> Try it
A word-for-word copy is required of the line containing "LOCAL wLen AS WORD" and of each line after it in the material below, through the last one.

> Data supplied
^^^^
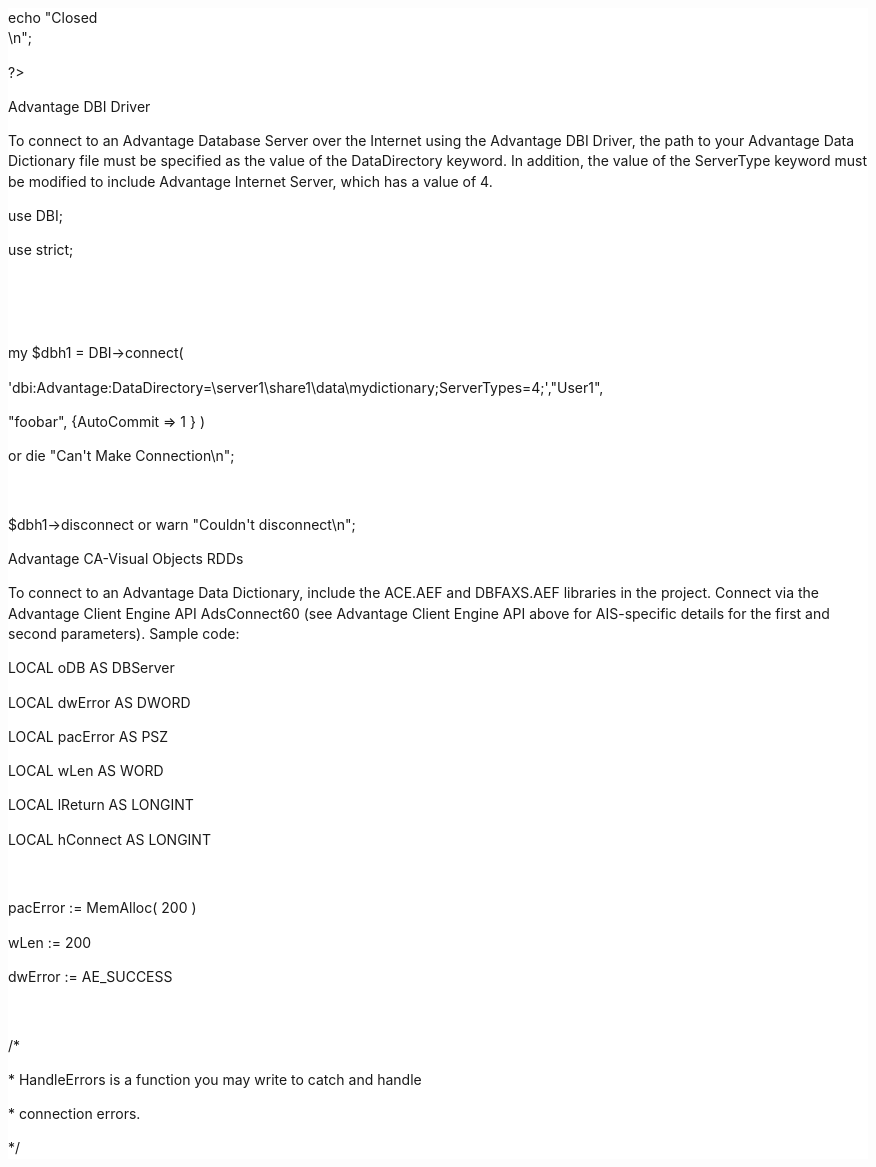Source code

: echo "Closed<br>\n";

?>

Advantage DBI Driver

To connect to an Advantage Database Server over the Internet using the Advantage DBI Driver, the path to your Advantage Data Dictionary file must be specified as the value of the DataDirectory keyword. In addition, the value of the ServerType keyword must be modified to include Advantage Internet Server, which has a value of 4.

use DBI;

use strict;

 

 

my $dbh1 = DBI->connect(

'dbi:Advantage:DataDirectory=\\server1\share1\data\mydictionary;ServerTypes=4;',"User1",

"foobar", {AutoCommit => 1 } )

or die "Can't Make Connection\n";

 

$dbh1->disconnect or warn "Couldn't disconnect\n";

Advantage CA-Visual Objects RDDs

To connect to an Advantage Data Dictionary, include the ACE.AEF and DBFAXS.AEF libraries in the project. Connect via the Advantage Client Engine API AdsConnect60 (see Advantage Client Engine API above for AIS-specific details for the first and second parameters). Sample code:

LOCAL oDB AS DBServer

LOCAL dwError AS DWORD

LOCAL pacError AS PSZ

LOCAL wLen AS WORD

LOCAL lReturn AS LONGINT

LOCAL hConnect AS LONGINT

 

pacError := MemAlloc( 200 )

wLen := 200

dwError := AE\_SUCCESS

 

/\*

\* HandleErrors is a function you may write to catch and handle

\* connection errors.

\*/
^^^^
> Response area
LOCAL wLen AS WORD

LOCAL lReturn AS LONGINT

LOCAL hConnect AS LONGINT

 

pacError := MemAlloc( 200 )

wLen := 200

dwError := AE\_SUCCESS

 

/\*

\* HandleErrors is a function you may write to catch and handle

\* connection errors.

\*/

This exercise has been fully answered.